One can also think of this as polymorphism not only on the types, but on the Cartesian products of the types, expressed in the form of HLists. For example, one can argue that a Cartesian product of A and B can be represented with a HList A :: B :: HNil. In Scala’s standard library, products are represented as tuples, so a product of A and B is (A, B).

Case

Case is a trait defined in core/poly.scala. Its highlight is a function val value: L => Result. It represents the logic of a Poly call on certain arguments L that returns a value of type Result. Note how L <: HList. This is done so that cases of different arity can be represented with the same trait. For example, a function of one argument can be represented as A :: HNil => Result (instead of A => Result), of two arguments - A :: B :: HNil => Result (instead of (A, B) => Result) and so on.

PolyN

It may not be convenient to define Cases by hand using anonymous classes. Most of the time you want them to be derived from a function. Traits Poly1 through Poly22 exist for this reason. Located at synthetic/polyntraits.scala, they represent polymorphic functions of a certain arity. Their highlights are the CaseBuilder nested class which specialises on Case generation, and an at method to quickly get access to it. CaseBuilder has an apply method to produce Cases from a function, so in practice it looks like this:

implicit val caseInt: poly.Case[this.type, Int] = at[Int] { x: Int => x * 2 }

Much more concise than, say, this:

implicit val caseInt = new poly.Case[f.type, Int] {
  type Out = Int
  def apply(x: Int) = x * 2
}

Natural transformations ~>

Finally, one more trait worth attention is ~>, which is located in core/poly.scala. It exists to support natural transformations and its highlight is an abstract def apply[T](f : F[T]) : G[T]. Note how in order to define a ~> you do not need to provide implicit Cases, but only to implement that apply method. An implicit Case, caseUniv is provided by the trait and delegates the work to the implemented apply method.

Usage

Let us see how our ad hoc example from the “Core Principles” paragraph will look like in Shapeless:

import shapeless._
import poly._

object f extends Poly1 {
  implicit val intCase    = at[Int   ] { x => "It Works! " * x}
  implicit val stringCase = at[String] { x => x.length        }
}

println(f(3))
println(f("Foo"))

Since we want a function defined on one argument, we extend Poly1 to bring into the scope the convenience method at to build the corresponding Cases. The two Cases are for Int and String input arguments. When we call at[T], we create a CaseBuilder[T]. When we call apply(T => Result) on it, a Case[this.type, T] is produced.

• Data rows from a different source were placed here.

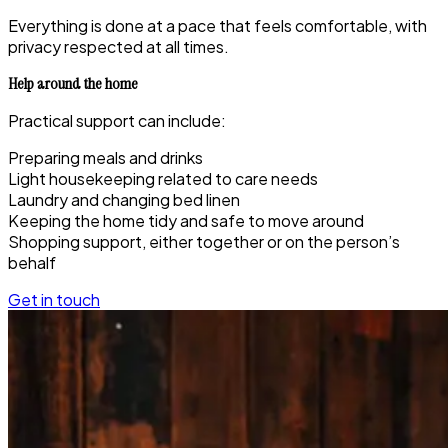
Everything is done at a pace that feels comfortable, with
privacy respected at all times.
Help around the home
Practical support can include:
Preparing meals and drinks
Light housekeeping related to care needs
Laundry and changing bed linen
Keeping the home tidy and safe to move around
Shopping support, either together or on the person’s
behalf
Get in touch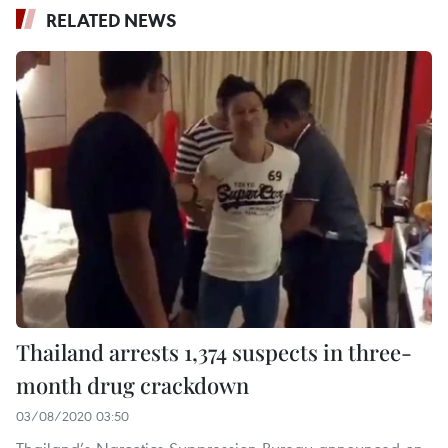
RELATED NEWS
Thailand arrests 1,374 suspects in three-
month drug crackdown
03/08/2020 03:50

In the main method, we call f twice. Each time, we invoke this method in PolyApply:

def apply[A](a:A)(implicit cse : Case[this.type, A::HNil]): cse.Result = cse(a::HNil)

This method requires an implicit Case in the scope. Among other things, the compiler looks for it in the companion of this.type, since this is a type parameter of the type of the implicit argument in question. The companion of this.type is this, which is object f. This object contains the required implicit Cases for each call. After the Case is found, the call is delegated to this type class.

Summary

The idea behind the Poly implementation in Shapeless is to encapsulate the execution logic in type classes for every case of input types. Hence, a concrete polymorphic function is most often implemented as an object that extends Poly and contains all the type classes for all the types this function is defined on.

The base framework of polymorphic functions is represented by the Poly trait, which represents the function, and the Case type class, which knows how to proceed with the call execution.

Besides these basic traits, Shapeless provides a set of conveniences. These include PolyN traits to simplify implementation of n-ary polymorphic functions and ~> trait for natural transformations.


  1. For further reading on the implicit scope, see the export-hook readme.